What Is Evidence Code § 1161(b) and When Does It Apply?
You or a family member may have been in court and heard that Evidence Code § 1161(b) would apply to bar the introduction of certain highly prejudicial evidence. What kind of evidence would this be? Why is such evidence excluded from the jury’s consideration?
The Reader’s Digest Version: Evidence Code § 1161(b) provides that evidence of sexual history or evidence of sexual history of a victim of human trafficking is inadmissible to attack the credibility of a victim in a criminal or civil case.
Evidence Code § 1161(b) provides that “evidence of sexual history or history of any commercial sexual act of a victim of human trafficking . . . is inadmissible to attack the credibility or impeach the character of the victim in any civil or criminal proceeding.”
How is this applied in a real case, for example?
The following reported opinion out of the Fourth Appellate District in Orange County is sad, but true, and does exemplify how such evidence is inadmissible.
D.T., whose initials are used to identify her because she was (and still is) a minor, was born in October 2002. Beginning in 2015, she was placed in foster homes or group homes because her father physically and emotionally abused her and had a substance abuse problem. In May 2016, she ran away from a group home in Victorville and went with a friend to visit a man named Raymond, who was the cousin of John Wayne Calhoun.
At Raymond’s house, D.T. met Calhoun. She spent the night at Raymond’s house and in the morning, Calhoun took D.T. and her friend to a store. D.T. and Calhoun waited in the car while D.T.’s friend went into the store. Calhoun asked D.T. how old she was, and D.T. said she was 21. Calhoun said he was 30.
Calhoun asked D.T. “if she had ever made money before.” D.T. did not know what Calhoun was talking about and said no.

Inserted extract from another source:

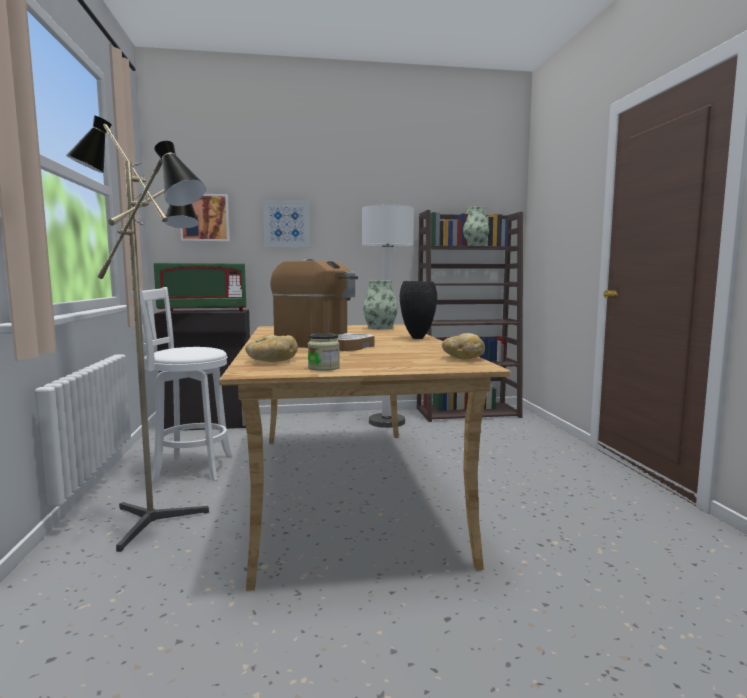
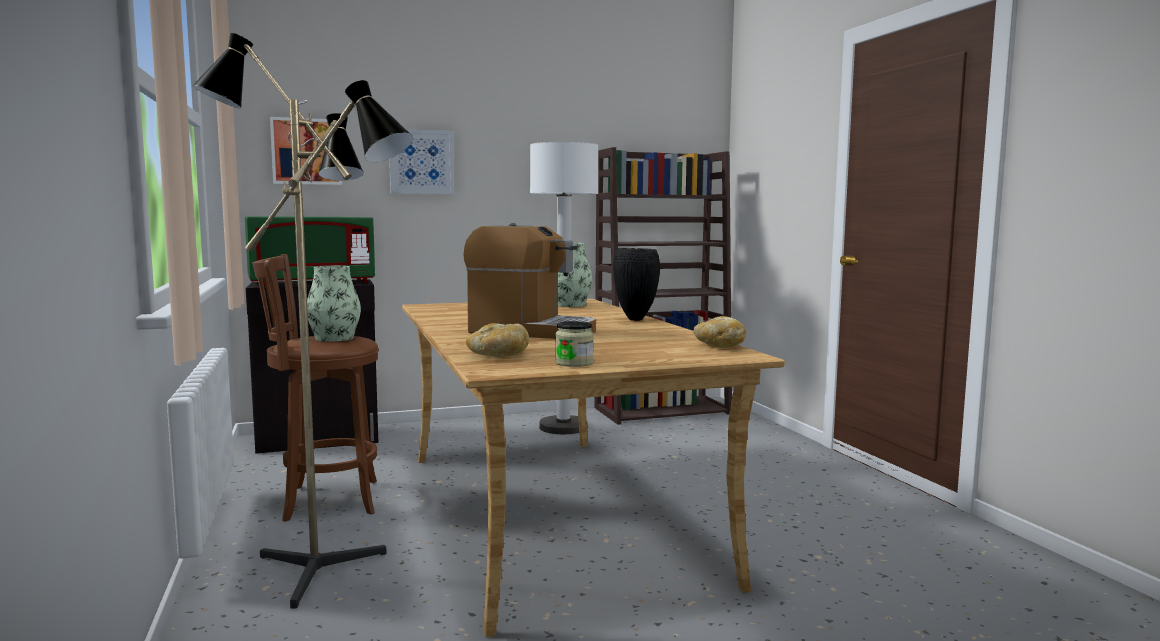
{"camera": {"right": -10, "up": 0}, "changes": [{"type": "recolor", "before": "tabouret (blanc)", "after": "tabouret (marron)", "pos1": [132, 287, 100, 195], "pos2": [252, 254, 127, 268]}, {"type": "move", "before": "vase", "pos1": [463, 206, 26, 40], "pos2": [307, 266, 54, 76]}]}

Calhoun then asked D.T. to go with him to the home of Anntaneisha Louie, who Calhoun called “Auntie” in San Bernardino. D.T. agreed. They went there and picked up some women’s clothing for D.T. While at Louie’s house, Calhoun again asked D.T. is she had ever made any money. When D.T. asked what he meant, Calhoun asked if she “had ever slept with people to get money.” D.T. said no.
San Fernando CourthouseAfter spending a few days at Anntaneisha’s house, Calhoun drove D.T. to Ontario, where he picked up two women living in an apartment complex. Calhoun then drove the women to a hotel in Los Angeles. Calhoun then selected a dress from a bag of clothing and told D.T. to put it on.
Calhoun then took pictures of D.T. and posted the photos on Backpage.com, a website no longer in operation, but when it was, was a well-known website for johns to find prostitutes. D.T. was becoming scared of Calhoun and was fearful of saying no to his scheme, so she agreed.
About an hour later, Calhoun received text messages from a man interested in D.T. and drove D.T. to meet a customer in San Bernardino. Calhoun gave D.T. a price list for certain acts. He also gave her a condom and told her to always have the customer use one. He told D.T. to call him “Daddy” and always delete any text messages they exchanged so the messages would not be available if police looked at her phone.
D.T. then met the customer (she was 13 at the same), performed the sex act, was paid $80 and gave all the money to Calhoun.
Over the next few weeks, he had D.T. working the “blade” of G Street in San Bernardino (an area frequented by prostitutes) as well as the area of Harbor Boulevard and Hazard Avenue in Santa Ana, also known as a “blade” and well known for pimping of underage prostitutes.
Before too long, Calhoun was detained, charged and convicted in Orange County Superior Court of human trafficking of a minor, pimping a minor under the age of 16, pandering a minor under the act of 16, lewd and lascivious acts on a child under the age of 14, unlawful sexual intercourse and oral copulation of a child under the age of 14. The jury found it true that he used force, fear, fraud, deceit, coercion, violence, duress, menace or threat of unlawful injury in committing the crime of human trafficking.
The trial court judge, Steven D. Broomberg, sentenced Calhoun to fifteen years to life in prison with a consecutive term of six years and a further consecutive term of two years for other acts.
During trial, Calhoun had sought to introduce evidence that after he was arrested and awaiting trial, D.T. had been arrested for solicitation of prostitution to impeach her character. Judge Broomberg sustained the prosecution’s objection to the introduction of such evidence.
Calhoun appealed this ruling, as well as many others, to the Fourth Appellate District, which affirmed Broomberg’s ruling on such evidence, adding that Evidence Code § 352 barred such post-arrest evidence as irrelevant toward tending to prove or disprove conduct that Calhoun allegedly took part in before his arrest.
The citation for the Fourth Appellate District Court ruling discussed above is People v. John Wayne Calhoun (4th App. Dist., 2019) 38 Cal.App.5th 575.